[Dataset entries]
■ ■ ■ ■ ■ ■ ■
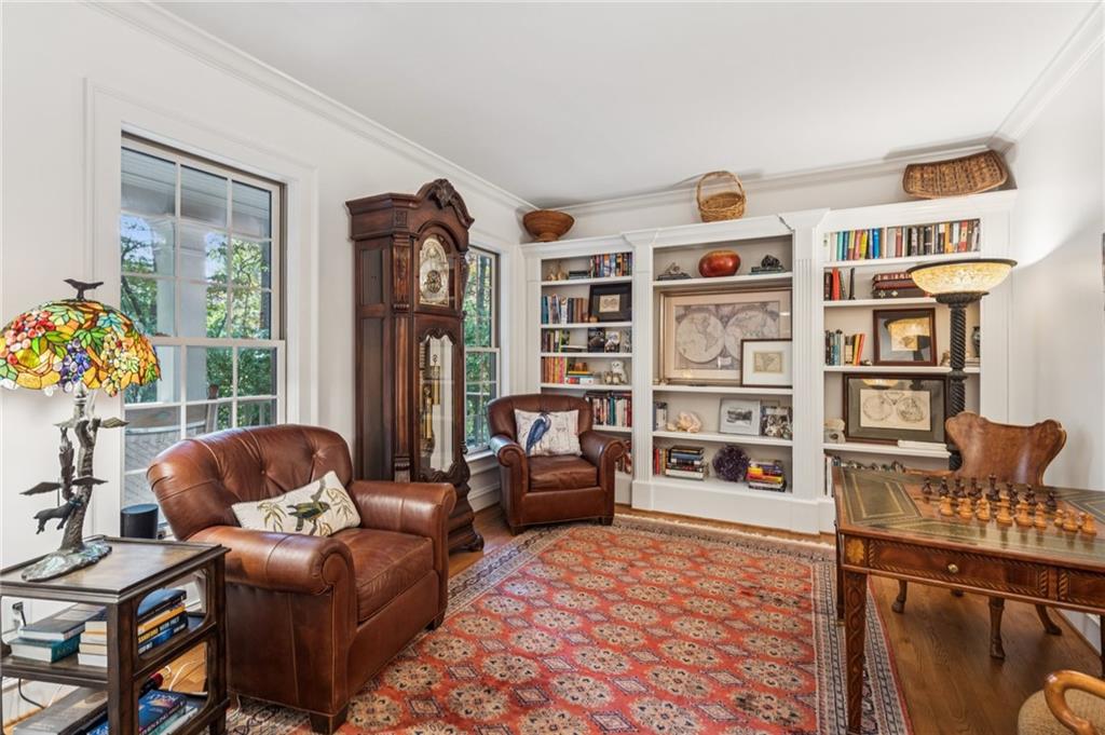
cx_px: 552
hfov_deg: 96.8
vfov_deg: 73.7
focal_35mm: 16
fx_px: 491
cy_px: 368
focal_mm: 16
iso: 400
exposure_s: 1/25
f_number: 5.6
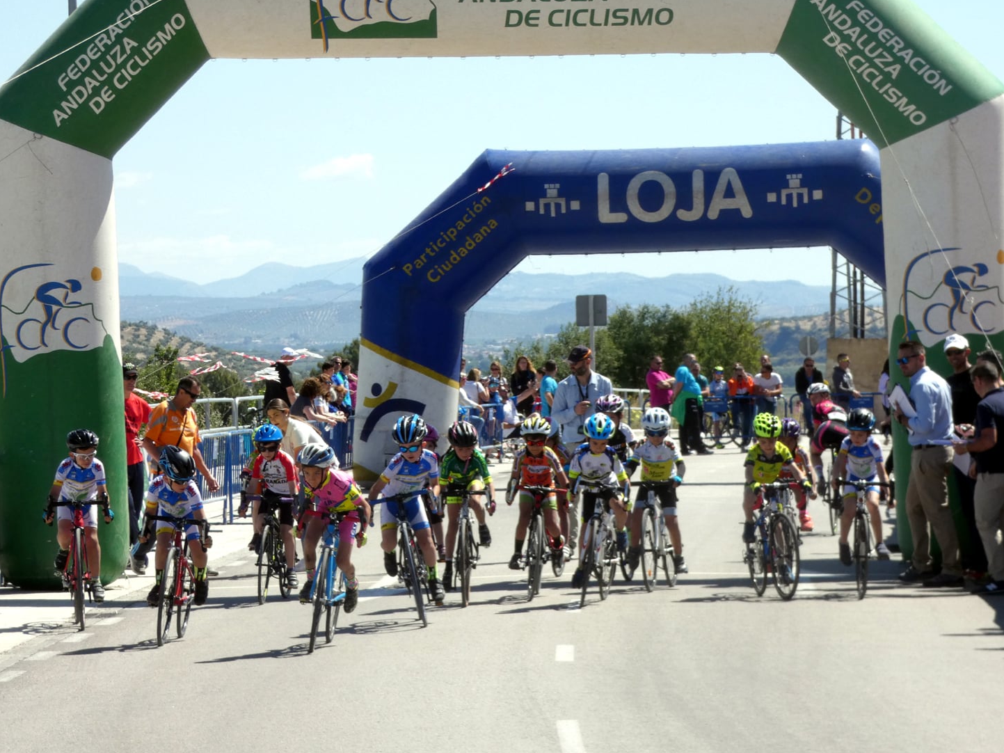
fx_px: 5191
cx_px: 524
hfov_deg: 11.0
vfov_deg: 8.3
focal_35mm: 179
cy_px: 364
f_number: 5.4
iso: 80
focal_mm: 29.5
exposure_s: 1/500
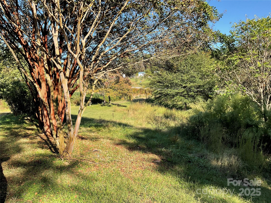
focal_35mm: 29
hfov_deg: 61.7
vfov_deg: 48.2
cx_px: 136
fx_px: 227
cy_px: 102
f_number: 1.8
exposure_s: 1/613
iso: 16
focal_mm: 3
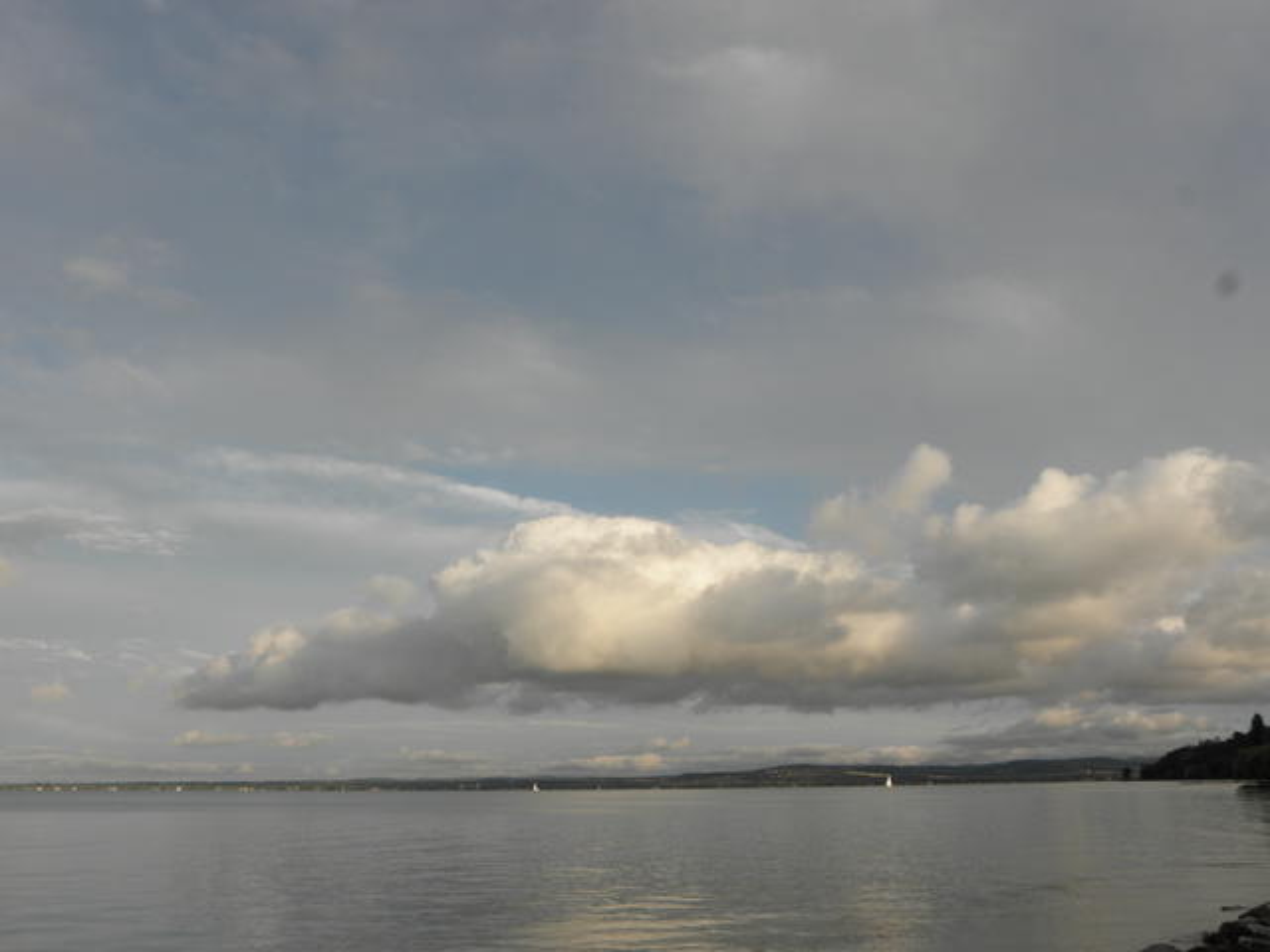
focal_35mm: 31
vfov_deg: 45.4
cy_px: 476
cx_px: 635
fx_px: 1137
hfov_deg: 58.4
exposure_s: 1/200
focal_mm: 5.52
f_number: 5.6
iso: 64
■ ■ ■ ■ ■ ■ ■
- What the task asks
Please write out exactly the lines starting at the one that contains "vfov_deg: 73.7" and ending with the final line of the entries, both ends included. Do not write out any pictures.

- Reply to the task
vfov_deg: 73.7
focal_35mm: 16
fx_px: 491
cy_px: 368
focal_mm: 16
iso: 400
exposure_s: 1/25
f_number: 5.6
fx_px: 5191
cx_px: 524
hfov_deg: 11.0
vfov_deg: 8.3
focal_35mm: 179
cy_px: 364
f_number: 5.4
iso: 80
focal_mm: 29.5
exposure_s: 1/500
focal_35mm: 29
hfov_deg: 61.7
vfov_deg: 48.2
cx_px: 136
fx_px: 227
cy_px: 102
f_number: 1.8
exposure_s: 1/613
iso: 16
focal_mm: 3
focal_35mm: 31
vfov_deg: 45.4
cy_px: 476
cx_px: 635
fx_px: 1137
hfov_deg: 58.4
exposure_s: 1/200
focal_mm: 5.52
f_number: 5.6
iso: 64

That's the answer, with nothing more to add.